Really, the first thing she ought to do was go back to Dreyer’s cabin and investigate the scene more thoroughly. She went back to her own instead.
It looked, if anything, even more forlorn than it had the day before. Her cabin, the place she had been born into this world, where she had spent most of what little time she’d had with her parents, the place to which she had retreated as a child when Emaa had tried to force her into living in Niniltna, the womb to which she had fled from the stifling, swarming confines of college, the place waiting for her on long weekends and vacations between time on the job in Anchorage, the one place in the world able to heal the wounds inflicted by five and a half years of casework featuring raped and beaten women and abused children, her home, her center, her sanctuary, her refuge.
It was all that and more, and now it was a pile of smoking rubble, too.
“It’s only a cabin,” she said out loud. Mutt, standing with her shoulder pressed to Kate’s knee, looked up, gray plume of a tail waving ever so slightly. “Cabins can be rebuilt. All I need is some logs and some Sheetrock and some insulation. I could put in a flush toilet. I could even wire the place for electricity, finally hook it up to the generator like I’ve been threatening.”

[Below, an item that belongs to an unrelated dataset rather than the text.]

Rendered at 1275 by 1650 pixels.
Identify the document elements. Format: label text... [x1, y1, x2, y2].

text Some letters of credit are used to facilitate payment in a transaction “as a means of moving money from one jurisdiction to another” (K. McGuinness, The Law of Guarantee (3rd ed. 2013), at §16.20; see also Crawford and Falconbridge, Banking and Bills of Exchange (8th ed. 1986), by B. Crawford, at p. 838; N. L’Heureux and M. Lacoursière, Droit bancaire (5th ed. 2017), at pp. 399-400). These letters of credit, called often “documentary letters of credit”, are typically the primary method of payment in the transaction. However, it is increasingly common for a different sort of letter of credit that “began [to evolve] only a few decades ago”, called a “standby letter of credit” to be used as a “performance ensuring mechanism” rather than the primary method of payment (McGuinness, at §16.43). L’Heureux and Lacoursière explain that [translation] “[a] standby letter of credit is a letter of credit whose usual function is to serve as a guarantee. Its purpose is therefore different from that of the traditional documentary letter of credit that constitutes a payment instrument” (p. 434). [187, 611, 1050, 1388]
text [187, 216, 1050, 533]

She could do all those things, but deep down she knew that this cabin could never be rebuilt. Her father was dead, the hands that had raised the cabin’s walls long since crumbled to dust. Her mother, a good, kind, loving woman until the booze got hold of her, was no more. Emaa was gone, nevermore to darken the doorstep and blight Kate’s life with the reminder of her bounden duty to her tribe. And Jack, with whom she’d spent so many nights making thunder roll out of the bed in the loft. Seventy years of laughter and tears and memories had been reduced to ashes by a malicious, anonymous hand, and there was no way ever to get them back.
Which was why when she heard the footstep behind her, she turned and without any greeting pretty much hurled herself into Jim’s arms.
The angry words that had been ready to tumble out of his mouth since Bobby had run him to earth that morning and clued him into Kate’s continued involvement in the investigation of Len Dreyer’s murder were stilled when he looked down and saw that she was weeping.
She didn’t just weep. She cried. She sobbed. She pounded his chest like it was a punching bag. She cursed and she cried some more and then she cursed some more. It took a long time, and somewhere along the way his anger faded. He held her gently until the flood began to ebb, wishing he could think of something of comfort to say, knowing there was nothing. He settled for rubbing her back, and felt like a lame-ass good-for-nothing as he did so.
Finally she looked up. Her eyes were swollen and her nose was red and running. She was not a pretty sight. “Sorry,” she said in a husk of a voice. He winced inwardly when she wiped her nose on the sleeve of the blue shirt that looked familiar, just not on Kate. It didn’t fit very well, or it fit very well, depending on your point of view, and then he damned himself for an insensitive bastard and put resolutely from his mind any thought of unfitting shirts. It helped to look over her shoulder at the ruin, so he did. “I just missed you at Auntie Vi’s,” he said.